Os fatos aos quais assistimos têm a gravidade de anunciar uma perigosa escalada de violência por parte dos seguidores de Jair Bolsonaro. O presidente incita a massa a desrespeitar e hostilizar a imprensa e jornalistas. Em 2019 foram 11 mil ataques por dia nas redes sociais, sete agressões a cada minuto (Abert). Os ataques protagonizados pelo presidente e a perseguição a jornalistas e às instituições garantidoras da democracia estimulam não só os criadores de fake news, mas também de seguidores fanáticos que se sentem legitimados pelas atitudes e o discurso do “mito”.

A relação do líder com a massa funcionará melhor quanto maior a identificação das pessoas com o líder comum, tosco, desprovido de bom senso. Pois a massa é acrítica, impulsiva e extremamente influenciável. A voz falaciosa do presidente torna-se certeza indiscutível. A atualidade da obra de Freud mais uma vez se faz presente, com sua Psicologia das massas e análise do eu, que em 2021 faz 100 anos.

As declarações falsas ou distorcidas, fato corriqueiro na crônica presidencial (foram 608 em 2019), revelam o objetivo do governante totalitário. Tenta desqualificar as críticas e denúncias contra seu governo. Crie um problema, coloque um bode na sala, desvie a atenção do fato que realmente importa!

Para o pavor de dois terços dos brasileiros que não apoiam o governo Bolsonaro, a democracia em nosso país parece estar por um fio. O que presenciamos não faz parte do jogo democrático. Acusar a imprensa, distorcer os fatos, mentir não é liberdade de expressão, sobretudo quando vem da pessoa que ocupa o mais alto cargo da República e incita a agressividade e a violência. Como nos lembra Freud, um germe de antipatia torna-se um ódio selvagem.

As referências a Hitler e a Stalin já frequentam desde sempre os discursos de auxiliares de Bolsonaro. A última bizarrice veio da secretária especial de Cultura, Regina Duarte, minimizando a tortura e as mortes no regime militar, num extraordinário chilique ao vivo à CNN Brasil, depois de cantarolar uma marchinha da ditadura.
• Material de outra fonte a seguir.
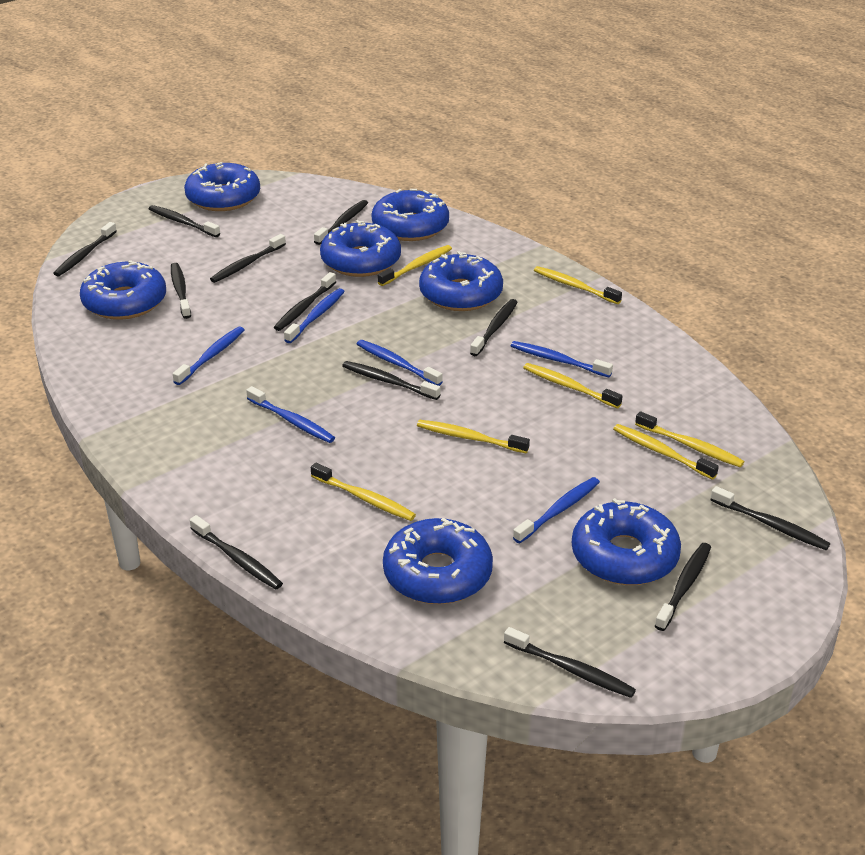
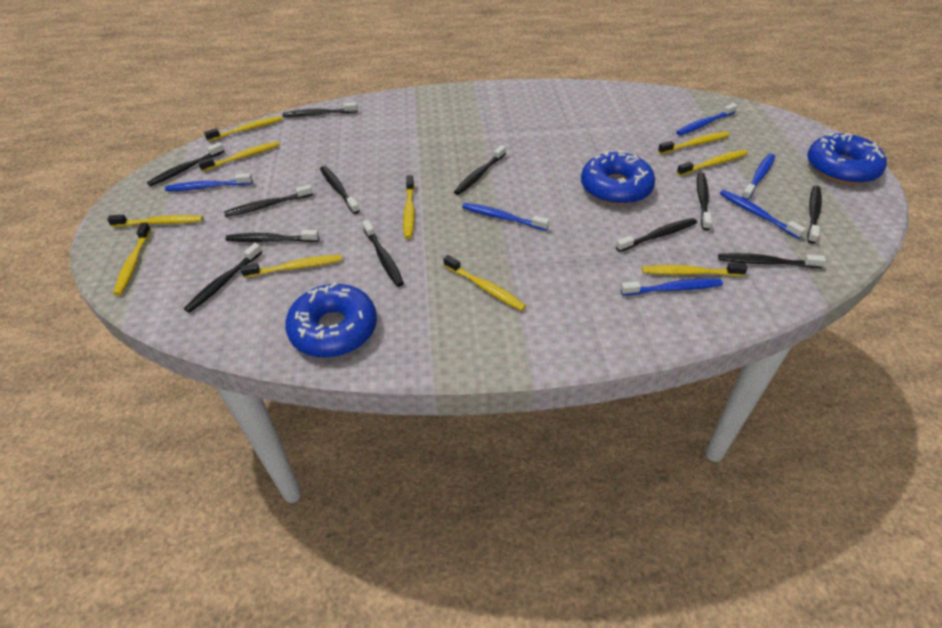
blue donut: 7 -> 3
yellow toothbrush: 7 -> 10

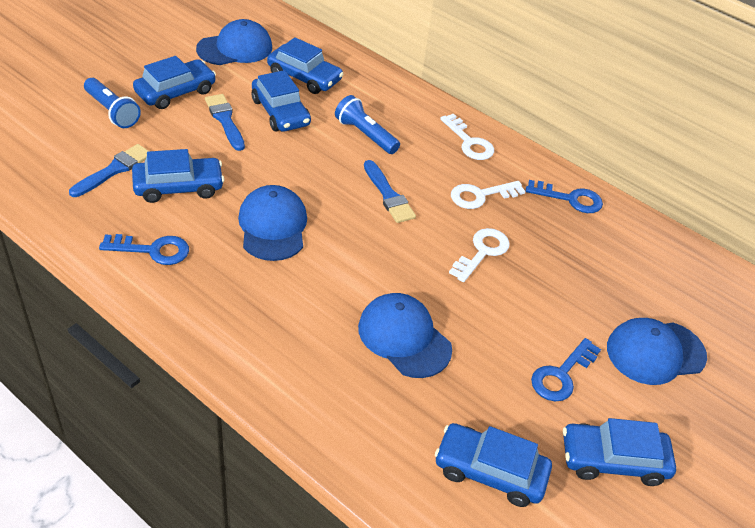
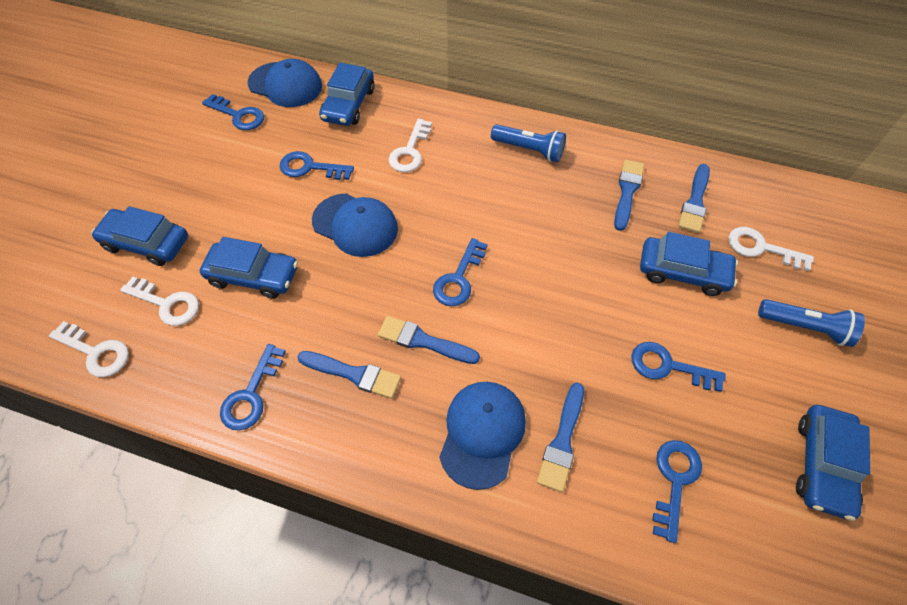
blue brush: 3 -> 5
blue cap: 4 -> 3
blue car: 6 -> 5
blue key: 3 -> 6
white key: 3 -> 4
Há uma permanente ameaça à liberdade de imprensa em nosso país. E não há democracia sem imprensa livre e respeitada.

Em 2015 a ministra Carmem Lúcia do STF celebrizou a expressão infantil “cala boca já morreu” ao reafirmar o direito à liberdade de expressão, no julgamento que liberou as biografias não autorizadas. Sua inesquecível frase foi abafada por um estrondoso ruído. Este reproduz ao fundo os tambores da época da ditadura e parece querer ressuscitar a censura que, com a castração dos direitos civis, a perseguição, a tortura, a morte e toda forma de violência, mergulhou nosso país no obscurantismo por longos anos de chumbo. Espantosamente, ministra, o cala a boca não morreu.

(Os textos publicados são de responsabilidade de seus autores).